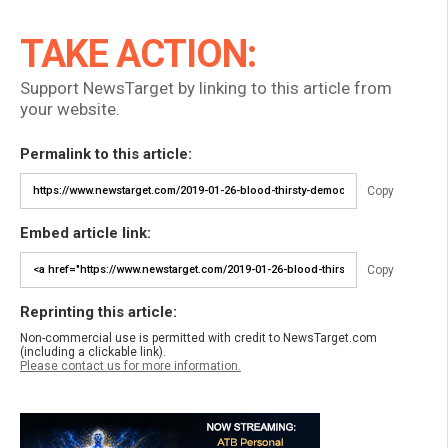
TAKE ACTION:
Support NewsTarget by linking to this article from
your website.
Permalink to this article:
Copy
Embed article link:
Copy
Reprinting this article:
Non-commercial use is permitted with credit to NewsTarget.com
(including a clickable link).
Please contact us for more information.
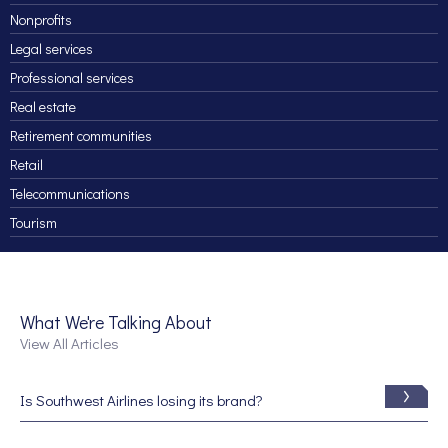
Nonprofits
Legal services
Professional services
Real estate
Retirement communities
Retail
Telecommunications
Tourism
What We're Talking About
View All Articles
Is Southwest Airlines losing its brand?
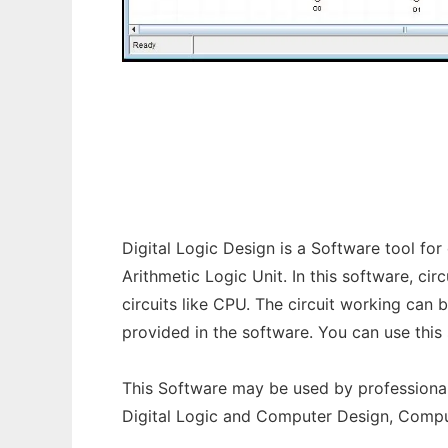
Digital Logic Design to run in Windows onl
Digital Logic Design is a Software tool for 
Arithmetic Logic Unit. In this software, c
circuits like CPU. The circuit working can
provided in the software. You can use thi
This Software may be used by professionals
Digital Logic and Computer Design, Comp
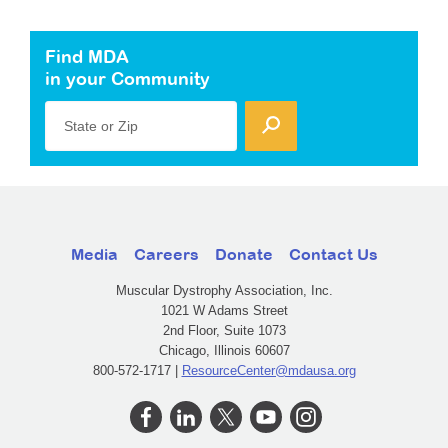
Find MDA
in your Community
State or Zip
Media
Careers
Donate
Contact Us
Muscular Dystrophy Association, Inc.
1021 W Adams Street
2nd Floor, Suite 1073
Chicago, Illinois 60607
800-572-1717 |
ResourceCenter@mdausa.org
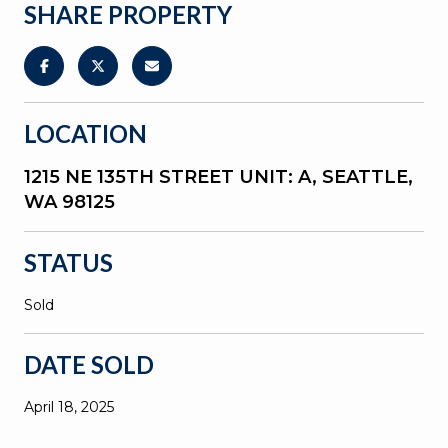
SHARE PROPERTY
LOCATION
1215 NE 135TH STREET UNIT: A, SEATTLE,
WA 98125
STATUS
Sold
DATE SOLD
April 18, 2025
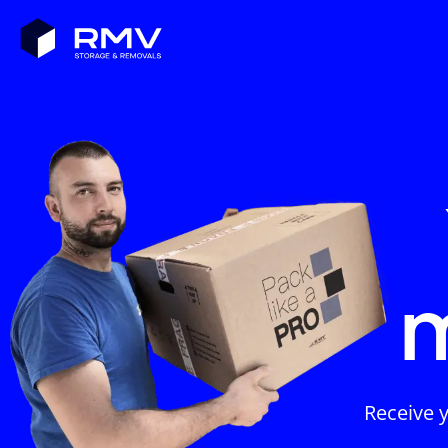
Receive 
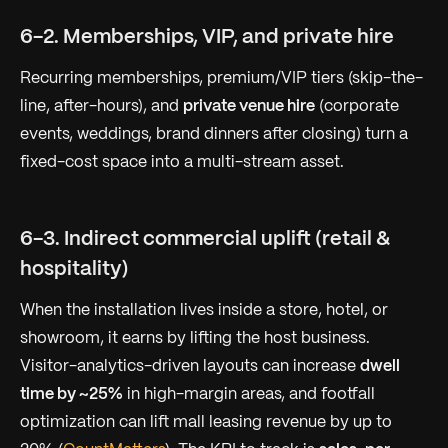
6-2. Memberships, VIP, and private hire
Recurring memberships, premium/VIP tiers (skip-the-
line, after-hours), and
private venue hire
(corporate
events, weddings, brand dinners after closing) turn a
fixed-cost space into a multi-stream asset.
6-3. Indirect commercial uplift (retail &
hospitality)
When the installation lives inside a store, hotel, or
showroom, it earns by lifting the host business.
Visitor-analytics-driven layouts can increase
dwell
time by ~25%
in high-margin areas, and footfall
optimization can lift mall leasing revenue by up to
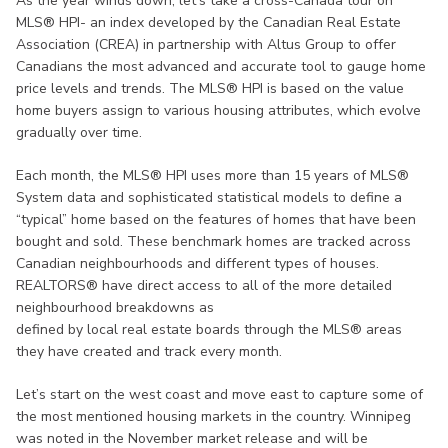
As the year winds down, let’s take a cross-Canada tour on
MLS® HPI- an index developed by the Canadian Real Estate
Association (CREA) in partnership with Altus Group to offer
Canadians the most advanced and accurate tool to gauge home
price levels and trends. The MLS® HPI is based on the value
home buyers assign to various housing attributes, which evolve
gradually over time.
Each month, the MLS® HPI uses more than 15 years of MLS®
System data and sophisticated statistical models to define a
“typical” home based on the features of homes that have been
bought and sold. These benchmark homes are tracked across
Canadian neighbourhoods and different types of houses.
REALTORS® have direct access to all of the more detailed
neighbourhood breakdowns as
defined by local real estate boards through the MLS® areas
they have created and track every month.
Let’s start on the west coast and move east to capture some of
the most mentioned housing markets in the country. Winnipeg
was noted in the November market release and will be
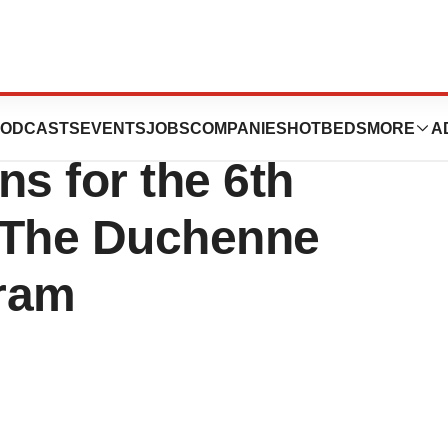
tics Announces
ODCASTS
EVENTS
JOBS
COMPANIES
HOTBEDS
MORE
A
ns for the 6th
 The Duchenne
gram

● ● ●

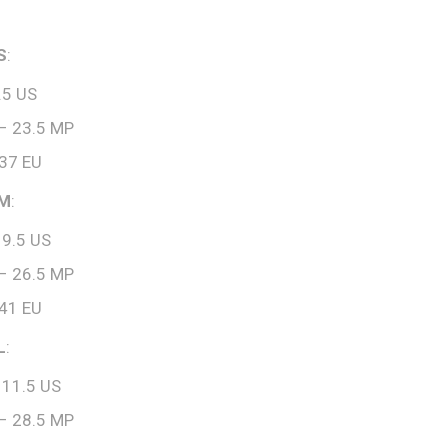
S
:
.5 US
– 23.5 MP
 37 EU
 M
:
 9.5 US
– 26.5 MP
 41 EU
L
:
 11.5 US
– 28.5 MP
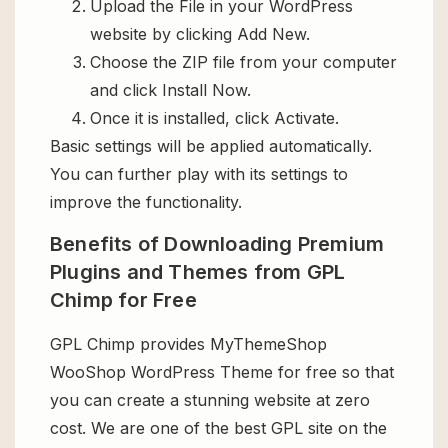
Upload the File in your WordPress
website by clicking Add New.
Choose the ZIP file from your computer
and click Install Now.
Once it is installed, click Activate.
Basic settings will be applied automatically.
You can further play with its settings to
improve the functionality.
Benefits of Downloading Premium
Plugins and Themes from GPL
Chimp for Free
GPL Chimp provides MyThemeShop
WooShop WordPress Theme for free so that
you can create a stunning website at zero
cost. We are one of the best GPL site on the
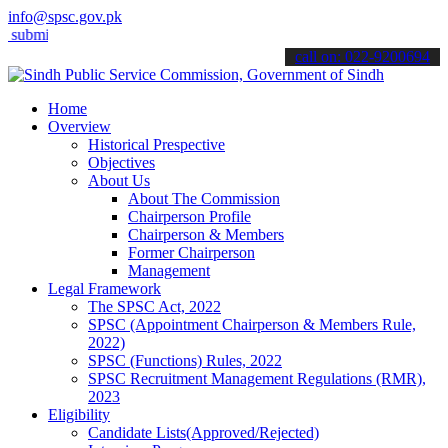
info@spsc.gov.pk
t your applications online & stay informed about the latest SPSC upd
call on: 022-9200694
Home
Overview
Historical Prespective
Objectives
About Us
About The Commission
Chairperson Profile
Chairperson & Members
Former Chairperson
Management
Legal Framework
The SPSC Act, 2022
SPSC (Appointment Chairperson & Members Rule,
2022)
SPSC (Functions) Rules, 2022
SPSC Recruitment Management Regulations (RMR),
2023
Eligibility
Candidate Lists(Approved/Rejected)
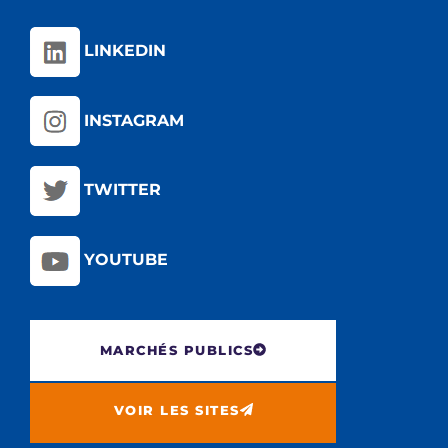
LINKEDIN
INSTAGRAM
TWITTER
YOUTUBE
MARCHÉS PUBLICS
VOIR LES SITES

● ● ●

### Problem description
The task calls for every line of the material that contains the string "have".

### Completed exercise
“typical” home based on the features of homes that have been
REALTORS® have direct access to all of the more detailed
they have created and track every month.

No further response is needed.